A resposta seria desconcertante para nós: Meu nome é legião, porque somos muitos. O diálogo em si, já seria algo fora de prumo, embora os canais de TV mais baratos, naqueles horários da coruja, ainda apresentem – agora bem menos, é verdade – espetáculos dantescos de diálogos supostos entre um exorcista e um endemoninhado com sua voz contorcida e roufenha. Ou os demônios já não posseiam ou foram exterminados pelas ordens e determinações que antes gorgorejavam pelas telinhas. Suspeito, porém, que já não dão ibope.
É sintomático que os demônios tenham saído de cena. Os paladinos dos exorcismos já não clamam exaltados e cheios de autoridade impostas a bordoadas e puxões de cabelo. Os demônios agora sãos outros: os invejosos, os inimigos humanos, que desejam e praticam o mal com suas bruxarias e esconjuros. Algo mais impalpável e sujeito a milhões de versões. O paraíso, nestas contrafações religiosas, não mudou. Ainda se resume a carro, casa, bom emprego e uns dois cartões de crédito que ninguém é de ferro.
Um diabo, mesmo uma legião, é agora só retórico. Já um ser humano como inimigo, em quem se pode projetar todas as mazelas, medos e desconfianças e está ali, ao alcance da mão, ao lado no trabalho, dividindo a mesma cama e teto é melhor, diabo sem chifres, mais satânico que os verdadeiros e a quem se conhece por nome e sobrenome.
Não é irônico que o endemoninhado se sinta atraído por Jesus? Estava ele em seus afazeres: habitar sepulcros, gritar pelos ermos e montes, mutilar-se com pedras, uma terrível desconstrução da figura humana naquele homem. De repente sente-se compelido a correr em direção ao Cristo. Quereria defender sua posse, seu domínio, seu território? Não, antes ele adora, prostra-se. Suplica choroso. Que tenho eu contigo? Não me atormentes.
Reagia à ordem: Sai deste homem, espírito imundo! Surpreendentemente é perguntado: qual é o teu nome? Não implica um colóquio, entabular uma conversa. Saber o nome é dominar. Delinear a fronteira do outro. É reduzi-lo ao seu tamanho real.
A despeito de nomearem demônios desde a Idade Média, estes aqui não se nomeiam, se dão como nome um coletivo. Curioso. Coletivo iguala, não personifica, torna os sujeitos que o compõem uma massa amorfa.

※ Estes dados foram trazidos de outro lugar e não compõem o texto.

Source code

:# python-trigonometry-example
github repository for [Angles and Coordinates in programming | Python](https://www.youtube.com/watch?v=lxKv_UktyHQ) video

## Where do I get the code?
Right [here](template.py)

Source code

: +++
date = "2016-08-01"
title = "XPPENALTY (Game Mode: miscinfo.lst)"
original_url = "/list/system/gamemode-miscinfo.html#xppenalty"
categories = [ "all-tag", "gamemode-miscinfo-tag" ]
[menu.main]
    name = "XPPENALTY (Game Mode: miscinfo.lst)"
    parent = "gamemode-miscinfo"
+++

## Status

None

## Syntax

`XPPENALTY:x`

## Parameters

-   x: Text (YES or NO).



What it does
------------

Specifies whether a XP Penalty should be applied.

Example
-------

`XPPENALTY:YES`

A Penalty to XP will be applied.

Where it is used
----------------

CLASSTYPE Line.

Esta é a característica principal dos demônios, não ter identidade, que é o que supõe a pessoalidade, a parecença com algo ou alguém. Referencia, aponta uma origem e um destino de realização. Eles são só uma multidão em desespero e tanto serve o abrigo num corpo humano como numa vara de porcos. É como quem tem embotado o paladar.
Os sem identidade não distinguem também nada no outro nem na paisagem. Não tem sentido estético ou de beleza. Tanto faz uma amanhã de sol como a noite mais escura. É preciso estar constituído, para emitir sentido, variegar vontades, criar, não perder-se.
Os sem identidade trabalham o tempo de forma aleatória. Não percebem as instâncias de passado, presente e futuro. Vale apenas aquele milissegundo ligado ao que seja, única forma de se sentir existente. Os demônios, o texto não sugere, não parecem saber o que acontecerá aos porcos ou se sabem, nada lhes importa, sua existência é parasitária e para efetivá-la qualquer coisa ou lugar onde possam alojar-se é válido, mesmo que ato contínuo à possessão ele se destrua com eles dentro.
Seu rogo de que não os mandassem para fora do país me intriga. Não passeiam pelo mundo como aquele diabo em Jó. Que haveria naquela região que os, digamos, alimentava? Sabiam que havia mais pessoas a quem poderiam, depois, possuir? Que relação haveria entre aquela terra e sua existência, não são os demônios seres espirituais e prescindem, pois, do que é físico?
A reação das pessoas do lugar sugere uma pista. Quase todos casebres vazios prontos para habitação. Os demônios, como se sabe, são os sem-teto deste mundo paralelo que nos tangencia, as casas-gente são sua porta de entrada aqui.